SUPPLIED PASSAGE |
============================================================

Review: This book argues that the strength of modern Western capitalism is in allowing all segments of society to adequately describe and protect their assets, which allows those assets (1) to be traded to whomever might have the best use for those assets, (2) to be used to borrow against for other productive enterprises, and (3) to be purchased using debt financing as opposed to lump sum payments.

The book demonstrates how most of the non developed world, including those places where capitalism has been perceived to have failed and the modern Western nations before they became developed, fails to adequately describe and protect assets. It is therefore an extremely powerful and important argument that deserves to be widely disseminated.

One of the critics of this book on this website has indicated that there are two problems with de Soto's argument.

============================================================

RECORDS |
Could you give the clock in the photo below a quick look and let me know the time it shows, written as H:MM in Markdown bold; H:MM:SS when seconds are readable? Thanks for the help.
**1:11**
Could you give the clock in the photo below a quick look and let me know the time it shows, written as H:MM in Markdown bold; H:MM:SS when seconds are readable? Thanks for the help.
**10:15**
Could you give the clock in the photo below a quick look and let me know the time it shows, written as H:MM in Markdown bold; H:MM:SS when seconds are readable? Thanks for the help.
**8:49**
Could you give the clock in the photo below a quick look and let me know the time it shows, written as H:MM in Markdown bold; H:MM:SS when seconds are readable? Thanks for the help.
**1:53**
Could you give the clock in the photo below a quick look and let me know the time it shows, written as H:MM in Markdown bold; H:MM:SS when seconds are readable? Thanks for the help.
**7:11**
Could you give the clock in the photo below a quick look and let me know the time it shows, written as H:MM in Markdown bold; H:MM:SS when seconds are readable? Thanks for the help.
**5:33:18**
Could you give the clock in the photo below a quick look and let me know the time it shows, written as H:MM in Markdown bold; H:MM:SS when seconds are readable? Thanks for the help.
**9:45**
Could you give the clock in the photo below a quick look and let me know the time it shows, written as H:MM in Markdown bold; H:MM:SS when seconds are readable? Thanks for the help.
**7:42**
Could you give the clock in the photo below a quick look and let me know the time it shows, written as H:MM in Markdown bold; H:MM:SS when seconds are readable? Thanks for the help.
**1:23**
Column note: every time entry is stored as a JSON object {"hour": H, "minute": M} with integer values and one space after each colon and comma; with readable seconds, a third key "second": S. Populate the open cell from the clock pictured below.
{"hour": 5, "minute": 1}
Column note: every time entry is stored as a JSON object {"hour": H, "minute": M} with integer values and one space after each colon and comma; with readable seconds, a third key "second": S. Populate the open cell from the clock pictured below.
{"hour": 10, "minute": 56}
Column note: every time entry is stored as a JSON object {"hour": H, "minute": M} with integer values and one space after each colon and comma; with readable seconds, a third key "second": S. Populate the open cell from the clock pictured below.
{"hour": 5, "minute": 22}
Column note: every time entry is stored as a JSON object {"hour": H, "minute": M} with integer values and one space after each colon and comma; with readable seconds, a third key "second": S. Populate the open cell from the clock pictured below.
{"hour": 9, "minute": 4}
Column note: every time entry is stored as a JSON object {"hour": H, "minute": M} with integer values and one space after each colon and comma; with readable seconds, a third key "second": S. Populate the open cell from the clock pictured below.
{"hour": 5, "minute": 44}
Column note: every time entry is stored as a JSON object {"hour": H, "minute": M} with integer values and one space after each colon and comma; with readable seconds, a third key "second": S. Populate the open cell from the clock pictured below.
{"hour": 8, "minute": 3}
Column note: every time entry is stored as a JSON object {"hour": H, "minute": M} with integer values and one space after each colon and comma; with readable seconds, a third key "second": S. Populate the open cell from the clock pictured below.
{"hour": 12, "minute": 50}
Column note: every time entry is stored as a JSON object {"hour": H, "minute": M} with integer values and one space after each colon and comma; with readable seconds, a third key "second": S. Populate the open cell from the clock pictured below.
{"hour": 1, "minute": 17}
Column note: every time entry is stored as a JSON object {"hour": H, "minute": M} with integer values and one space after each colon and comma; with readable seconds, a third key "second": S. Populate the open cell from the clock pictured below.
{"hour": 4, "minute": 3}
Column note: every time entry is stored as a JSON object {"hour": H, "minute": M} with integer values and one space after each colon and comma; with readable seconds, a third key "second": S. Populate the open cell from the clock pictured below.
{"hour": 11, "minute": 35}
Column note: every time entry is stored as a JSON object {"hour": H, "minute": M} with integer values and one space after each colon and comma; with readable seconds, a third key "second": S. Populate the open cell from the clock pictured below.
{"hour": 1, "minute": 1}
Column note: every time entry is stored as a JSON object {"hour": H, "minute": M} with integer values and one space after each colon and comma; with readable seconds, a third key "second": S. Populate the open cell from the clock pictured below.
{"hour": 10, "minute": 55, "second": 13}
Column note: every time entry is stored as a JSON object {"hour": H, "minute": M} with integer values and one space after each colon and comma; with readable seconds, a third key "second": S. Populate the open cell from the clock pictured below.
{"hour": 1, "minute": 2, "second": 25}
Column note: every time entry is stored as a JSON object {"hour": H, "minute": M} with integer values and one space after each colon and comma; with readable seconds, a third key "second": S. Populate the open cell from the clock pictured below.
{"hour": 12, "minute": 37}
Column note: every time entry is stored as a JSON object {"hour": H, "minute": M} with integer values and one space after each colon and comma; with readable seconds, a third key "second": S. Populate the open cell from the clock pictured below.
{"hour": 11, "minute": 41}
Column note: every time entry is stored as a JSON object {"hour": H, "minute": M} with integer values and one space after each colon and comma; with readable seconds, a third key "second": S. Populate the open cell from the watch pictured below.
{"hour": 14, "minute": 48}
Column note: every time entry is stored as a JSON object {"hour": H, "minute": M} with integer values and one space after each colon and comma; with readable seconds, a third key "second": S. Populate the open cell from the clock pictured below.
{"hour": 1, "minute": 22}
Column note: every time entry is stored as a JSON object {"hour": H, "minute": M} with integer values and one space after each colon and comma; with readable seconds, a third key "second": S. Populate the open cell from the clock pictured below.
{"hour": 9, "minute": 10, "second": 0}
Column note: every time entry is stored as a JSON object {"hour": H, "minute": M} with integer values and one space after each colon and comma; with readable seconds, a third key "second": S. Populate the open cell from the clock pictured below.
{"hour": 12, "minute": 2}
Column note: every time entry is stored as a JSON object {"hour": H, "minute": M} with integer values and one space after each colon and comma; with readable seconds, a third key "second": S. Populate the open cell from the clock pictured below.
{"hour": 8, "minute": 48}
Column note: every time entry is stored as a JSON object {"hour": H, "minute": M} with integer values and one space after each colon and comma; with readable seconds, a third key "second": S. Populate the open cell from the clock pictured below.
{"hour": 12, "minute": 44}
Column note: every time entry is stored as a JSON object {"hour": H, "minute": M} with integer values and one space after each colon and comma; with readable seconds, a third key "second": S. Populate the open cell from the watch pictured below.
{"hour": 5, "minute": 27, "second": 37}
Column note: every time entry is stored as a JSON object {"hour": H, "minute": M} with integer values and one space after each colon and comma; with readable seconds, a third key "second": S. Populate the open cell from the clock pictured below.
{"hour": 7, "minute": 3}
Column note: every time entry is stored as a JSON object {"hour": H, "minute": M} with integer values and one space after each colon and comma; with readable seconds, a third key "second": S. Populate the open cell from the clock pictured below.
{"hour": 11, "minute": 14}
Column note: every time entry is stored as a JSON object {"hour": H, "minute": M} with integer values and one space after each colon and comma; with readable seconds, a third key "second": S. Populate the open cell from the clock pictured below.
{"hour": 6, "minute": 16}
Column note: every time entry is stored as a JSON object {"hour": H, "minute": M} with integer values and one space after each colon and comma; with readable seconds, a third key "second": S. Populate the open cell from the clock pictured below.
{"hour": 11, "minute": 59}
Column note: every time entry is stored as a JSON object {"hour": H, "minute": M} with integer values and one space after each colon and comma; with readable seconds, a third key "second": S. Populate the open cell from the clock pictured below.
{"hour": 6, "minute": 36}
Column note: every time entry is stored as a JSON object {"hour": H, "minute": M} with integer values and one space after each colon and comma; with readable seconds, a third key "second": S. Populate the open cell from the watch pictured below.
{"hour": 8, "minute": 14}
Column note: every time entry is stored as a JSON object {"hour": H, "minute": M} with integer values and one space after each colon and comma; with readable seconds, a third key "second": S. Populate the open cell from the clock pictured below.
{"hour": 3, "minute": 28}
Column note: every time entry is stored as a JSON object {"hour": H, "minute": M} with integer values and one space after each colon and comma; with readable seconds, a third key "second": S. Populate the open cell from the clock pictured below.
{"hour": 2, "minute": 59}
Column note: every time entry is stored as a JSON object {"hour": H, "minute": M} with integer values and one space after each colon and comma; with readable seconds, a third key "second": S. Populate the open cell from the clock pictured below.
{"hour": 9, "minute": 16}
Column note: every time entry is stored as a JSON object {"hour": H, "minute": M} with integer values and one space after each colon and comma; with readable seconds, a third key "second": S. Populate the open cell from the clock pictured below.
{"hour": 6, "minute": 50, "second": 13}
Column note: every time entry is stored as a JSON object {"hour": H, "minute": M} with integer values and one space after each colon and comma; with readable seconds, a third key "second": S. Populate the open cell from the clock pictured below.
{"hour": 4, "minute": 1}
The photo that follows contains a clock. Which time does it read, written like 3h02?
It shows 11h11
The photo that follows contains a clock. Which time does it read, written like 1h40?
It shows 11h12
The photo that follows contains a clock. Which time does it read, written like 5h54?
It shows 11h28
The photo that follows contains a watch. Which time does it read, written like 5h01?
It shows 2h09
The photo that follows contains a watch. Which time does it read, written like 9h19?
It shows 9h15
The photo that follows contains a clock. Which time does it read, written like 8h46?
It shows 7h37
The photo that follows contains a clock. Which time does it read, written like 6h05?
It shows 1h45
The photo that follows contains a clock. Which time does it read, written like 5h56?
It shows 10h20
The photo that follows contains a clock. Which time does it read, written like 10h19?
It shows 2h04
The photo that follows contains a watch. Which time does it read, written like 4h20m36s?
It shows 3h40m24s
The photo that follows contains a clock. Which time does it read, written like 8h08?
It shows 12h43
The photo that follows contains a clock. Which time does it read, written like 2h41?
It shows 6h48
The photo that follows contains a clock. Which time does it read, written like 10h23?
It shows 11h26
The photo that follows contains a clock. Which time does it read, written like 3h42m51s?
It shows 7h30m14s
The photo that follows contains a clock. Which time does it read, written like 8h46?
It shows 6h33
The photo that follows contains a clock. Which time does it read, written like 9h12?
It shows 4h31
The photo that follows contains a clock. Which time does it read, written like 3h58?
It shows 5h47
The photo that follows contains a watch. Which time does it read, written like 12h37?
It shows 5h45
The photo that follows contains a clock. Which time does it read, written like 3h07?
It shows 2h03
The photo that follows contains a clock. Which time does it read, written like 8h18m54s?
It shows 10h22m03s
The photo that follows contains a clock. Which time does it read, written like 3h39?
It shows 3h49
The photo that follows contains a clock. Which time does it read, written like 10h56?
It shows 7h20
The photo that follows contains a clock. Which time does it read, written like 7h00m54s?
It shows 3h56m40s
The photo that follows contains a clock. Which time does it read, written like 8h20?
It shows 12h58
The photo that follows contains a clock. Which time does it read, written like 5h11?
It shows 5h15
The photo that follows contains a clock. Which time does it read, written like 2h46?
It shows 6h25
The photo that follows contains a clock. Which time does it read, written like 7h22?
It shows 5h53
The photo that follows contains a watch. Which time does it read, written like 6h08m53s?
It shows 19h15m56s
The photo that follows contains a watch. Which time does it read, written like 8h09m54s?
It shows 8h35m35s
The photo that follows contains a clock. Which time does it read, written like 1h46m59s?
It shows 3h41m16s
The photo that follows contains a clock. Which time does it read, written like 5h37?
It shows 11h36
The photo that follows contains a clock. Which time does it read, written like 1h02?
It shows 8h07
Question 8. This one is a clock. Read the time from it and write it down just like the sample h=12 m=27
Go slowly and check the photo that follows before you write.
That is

============================================================

TASK DIRECTIONS |
Please carry on the review of the book on Western capitalism, picking up right after its final sentence. You can leave the lines aside, since nothing here depends on them.

SOLVED PROBLEM |
The critic argues that the amount in unrecognized assets, divided among the number of people involved, will get an average of $2000 to $3000 of assets per capita, which is not sufficient to solve the problem of world poverty. The fallacy with this counter argument is that (a) that much in assets greatly exceeds the current wealth per person of the people at question, (b) while modern Western businesses are generally hard to capitalize on this small amount of money (counterpoint: Dell Computer was started on this much) a great many businesses in developing nations could be started by borrowing on this much in assets, and (c) making these assets liquid would encourage companies to serve these unserved peoples because they would form a gigantic market and it would allow for these assets to be traded to whomever would most productively use them. Thus, recognizing the assets will cause them to grow in value.

The critic also states that even in the United States, home mortgages are NOT an important source of business finance. On this point the critic is simply wrong. The majority of small businesses start based upon a home equity loan or a bank loan which is itself made possible because the bank has hard assets such as a house to secure the loan against.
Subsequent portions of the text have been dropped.